Which leads to the obvious question. What is implicit parallelism?
If you bring up the term around PL geeks, you might get a few questioning looks and some comments that hint at automatic loop parallelization. Even more confusingly, this second kind of parallelism is sometimes referred to as automatic parallelism. It refers to taking sequential codes and reasoning about where parallelism could occur without changing any results. Implicit parallelism is a more holistic approach - what if the only sequentiality in your program comes from the data dependencies? Then the rest, it stands to reason, can be done in parallel.
I mentioned this as an audacious effort. The first and foremost reason, to my engineering mind, is how in the world will you make this efficient? I can just imagine the compiler identifying tens, perhaps even hundreds, of tiny tasks that can be done in parallel at any one timeslice.
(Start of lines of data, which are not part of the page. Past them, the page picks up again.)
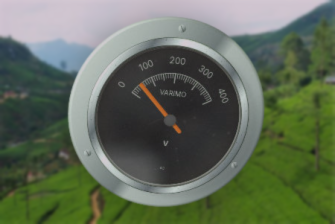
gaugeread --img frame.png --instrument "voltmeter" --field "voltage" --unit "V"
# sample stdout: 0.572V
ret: 50V
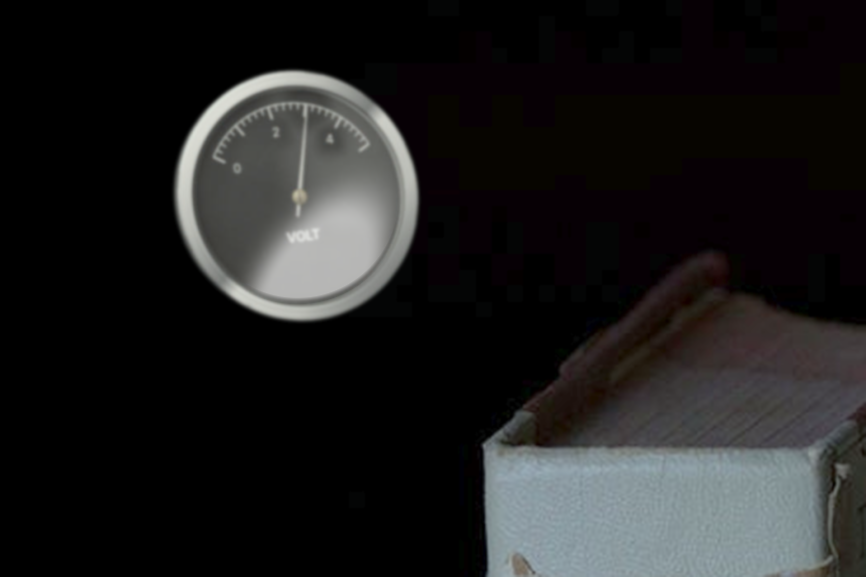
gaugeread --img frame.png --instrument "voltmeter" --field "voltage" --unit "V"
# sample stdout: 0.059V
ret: 3V
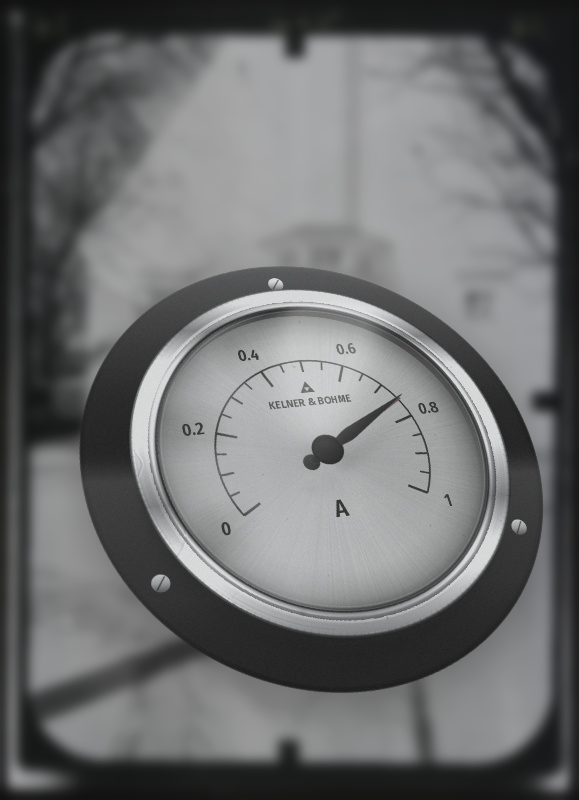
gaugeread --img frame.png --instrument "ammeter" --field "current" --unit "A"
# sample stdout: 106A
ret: 0.75A
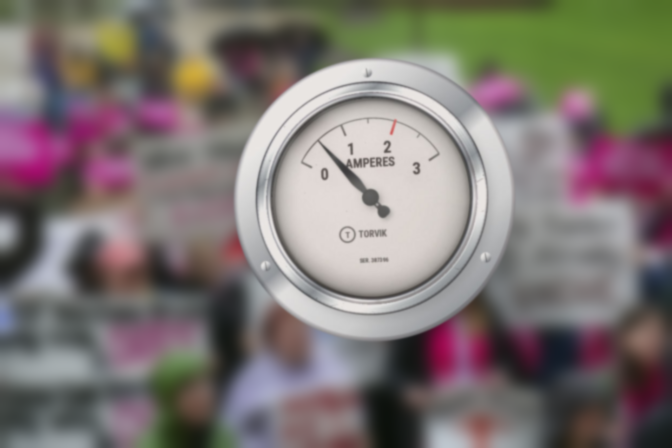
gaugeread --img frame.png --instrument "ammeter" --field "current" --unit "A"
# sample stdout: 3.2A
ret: 0.5A
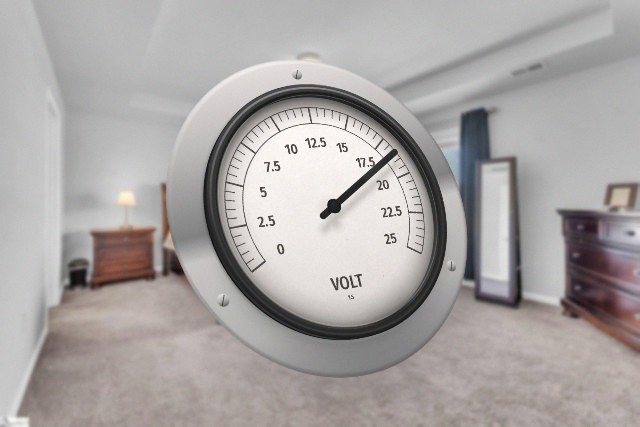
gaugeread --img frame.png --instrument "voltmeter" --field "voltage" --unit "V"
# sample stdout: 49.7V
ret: 18.5V
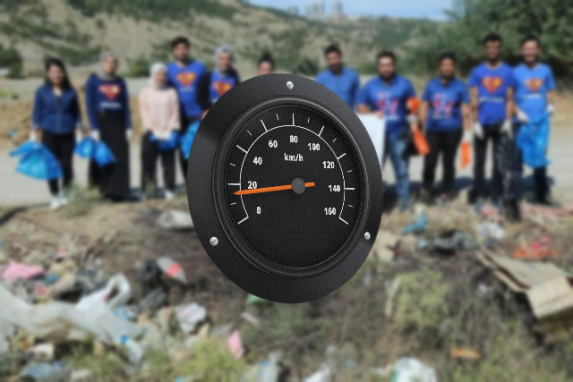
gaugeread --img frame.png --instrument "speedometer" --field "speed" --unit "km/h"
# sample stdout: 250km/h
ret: 15km/h
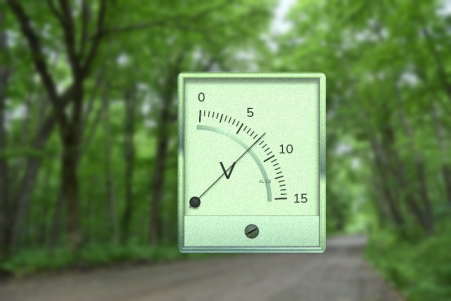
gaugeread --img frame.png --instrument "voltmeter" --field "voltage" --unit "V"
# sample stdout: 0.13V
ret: 7.5V
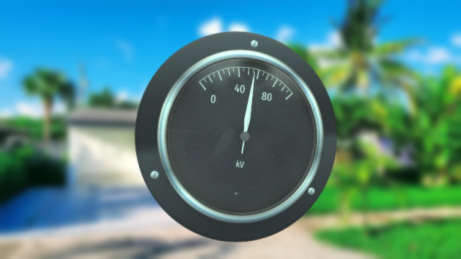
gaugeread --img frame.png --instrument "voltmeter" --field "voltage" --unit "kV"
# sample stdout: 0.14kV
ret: 55kV
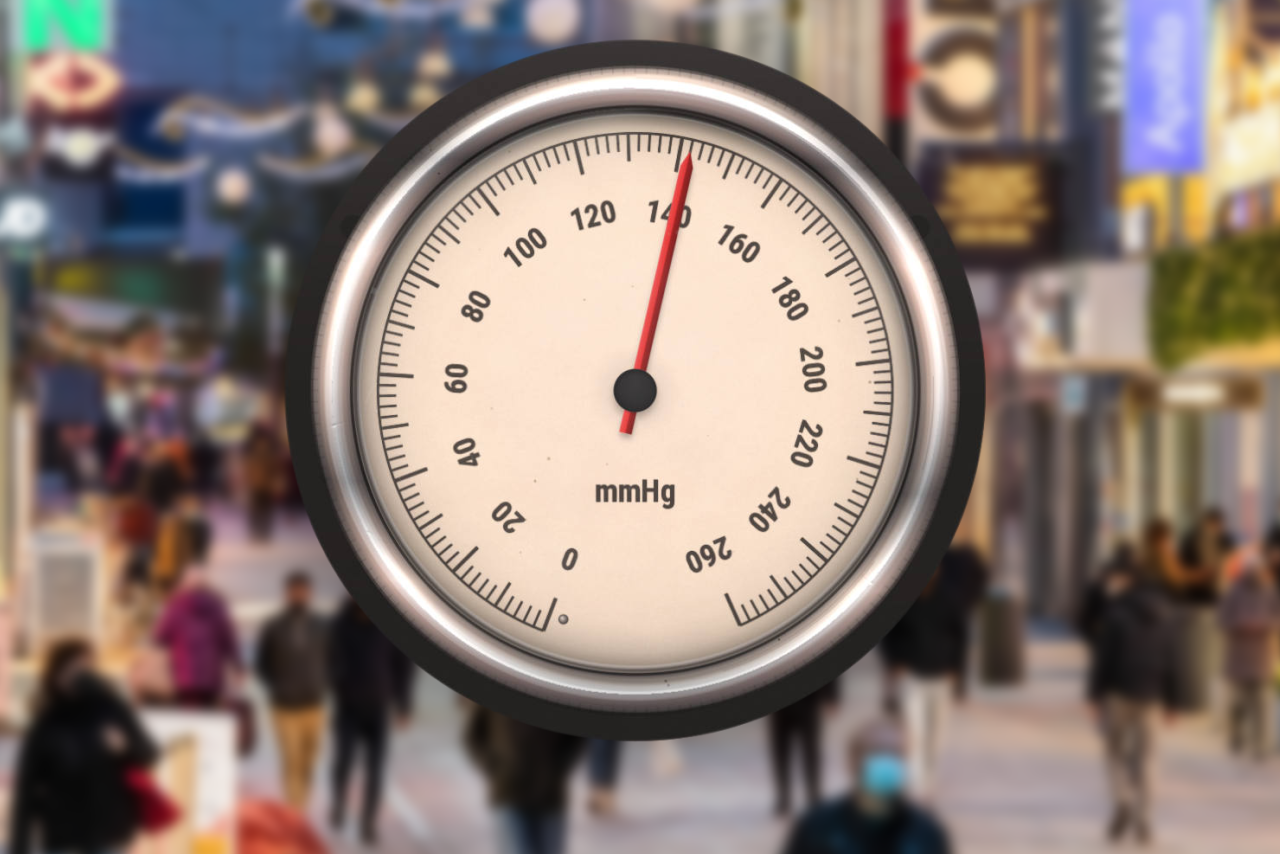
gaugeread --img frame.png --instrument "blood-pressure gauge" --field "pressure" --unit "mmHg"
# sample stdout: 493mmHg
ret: 142mmHg
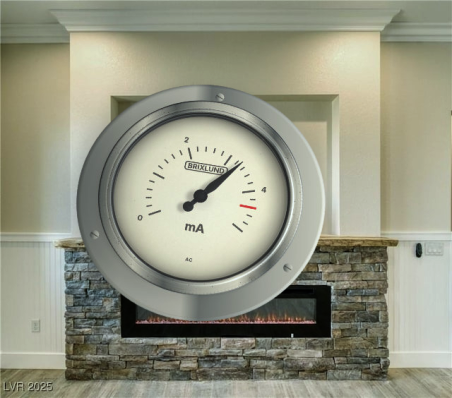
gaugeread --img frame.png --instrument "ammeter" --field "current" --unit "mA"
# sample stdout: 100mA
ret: 3.3mA
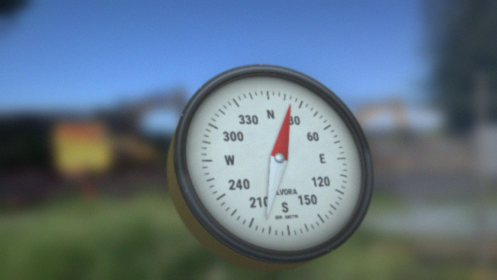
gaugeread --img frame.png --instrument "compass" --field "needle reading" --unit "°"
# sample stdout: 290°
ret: 20°
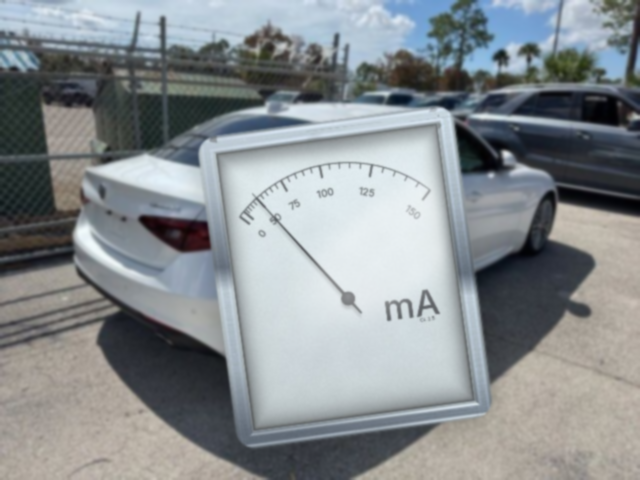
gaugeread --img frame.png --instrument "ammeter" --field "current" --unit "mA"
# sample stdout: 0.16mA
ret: 50mA
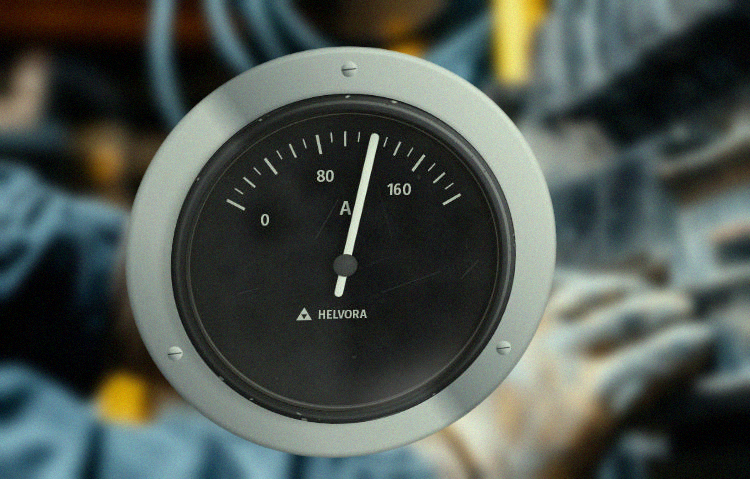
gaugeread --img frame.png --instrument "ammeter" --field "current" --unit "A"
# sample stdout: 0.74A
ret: 120A
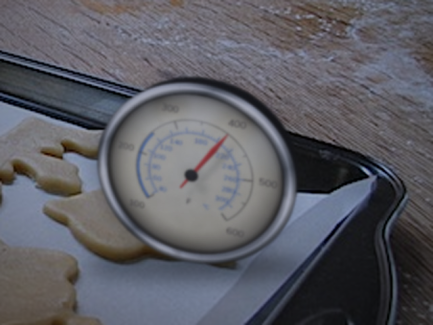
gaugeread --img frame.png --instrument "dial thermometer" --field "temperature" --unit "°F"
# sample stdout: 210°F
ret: 400°F
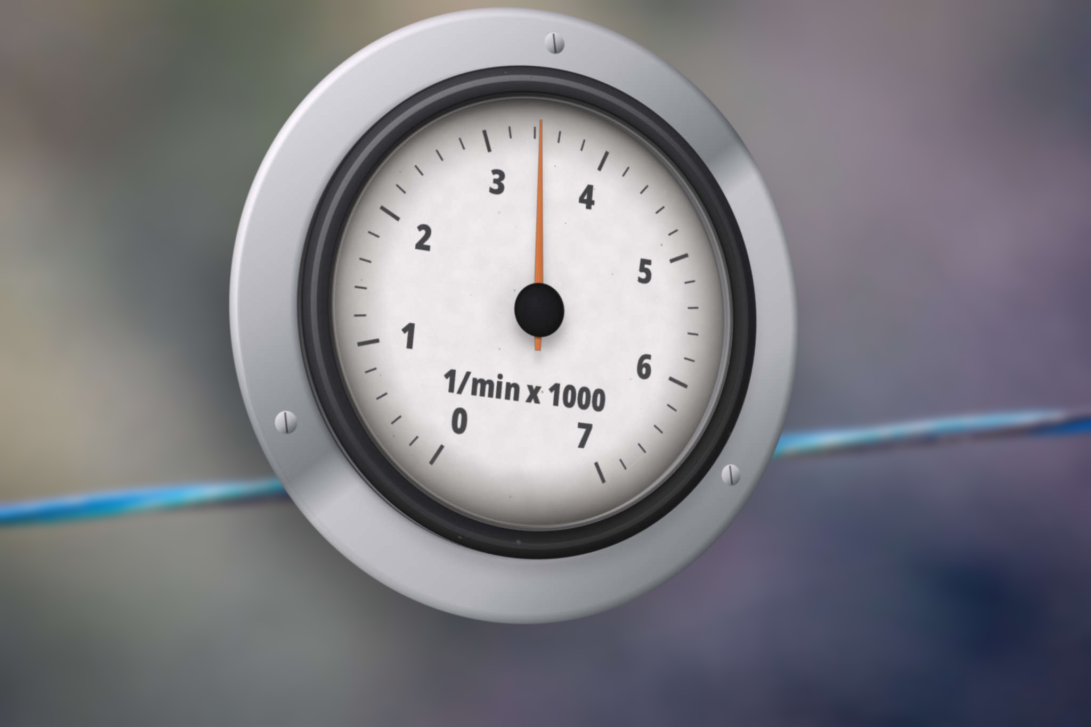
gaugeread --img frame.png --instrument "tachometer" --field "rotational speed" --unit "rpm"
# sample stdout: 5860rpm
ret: 3400rpm
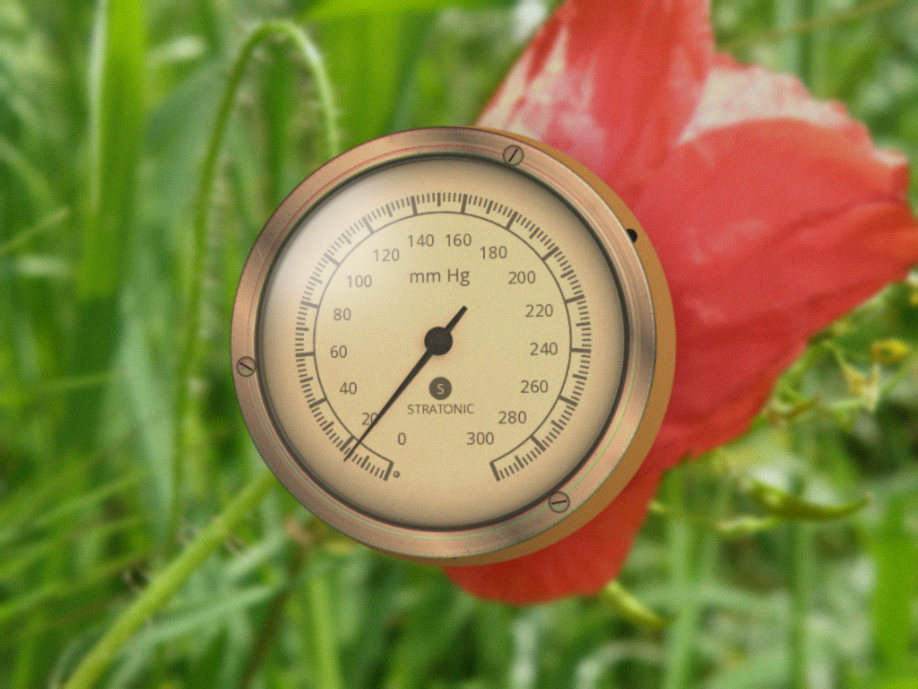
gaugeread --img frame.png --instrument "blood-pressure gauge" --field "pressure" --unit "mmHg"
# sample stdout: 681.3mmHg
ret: 16mmHg
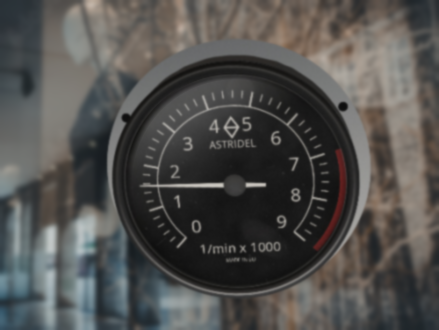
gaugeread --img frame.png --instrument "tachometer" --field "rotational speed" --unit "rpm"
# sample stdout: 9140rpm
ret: 1600rpm
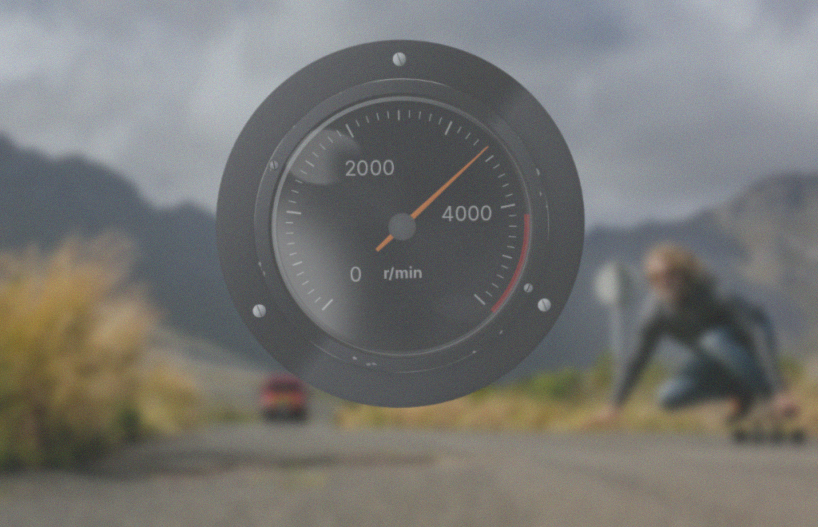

How do we schedule these tasks in such a way we don't pay a high overhead for synchronization and task switching?
I haven't dug into the implementations of the languages yet to see how they address this issue, but as I was brainstorming this morning it hit me. Implicit parallelism isn't so different from implicit (or automatic) memory management. When garbage collectors first came out, they weren't the lean mean things they are today. That's part of the advantage of having decades to polish an approach, and now fewer and fewer applications programmers use languages that don't have gc support. It saves more headaches than it causes, and that's generally a winning combination.
Not always, of course. The HPC community has regularly shunned gc in their languages, where high performance codes are hand-tuned Fortran or C with manual memory management. Still, I would argue that HPC is boutique, a cottage industry focused on maximal efficiency.
Most everyday programmers don't need these levels of efficiency, and I imagine, will instead opt for automatic support for parallelism. This saves them the headache of separately tuning for the same application to run comfortably on either 16 or 128 cores. From the consumer's point of view, this is also a win. Buying that new 256 core machine actually will make these apps run faster.
Some final thoughts
Perhaps it's time to focus on introducing more forms of automatic and implicit parallelism into our programming languages and runtime systems. Our early attempts, taking from the experiments of the past could kick it off, and once industrial interest has turned to it, I'd expect steady progress in efficiency (just like we've seen in gc).
Is there some practical limit to the amount of parallelism in code? There's a tension between Amdahl's law, that maximum speedup through parallelism is limited by the amount of sequential code, and Gustafson's law, which says that the increased computing power lets us tackle larger problems. To continue to gain we may have to change how we approach problems, or even reframe the problems themselves.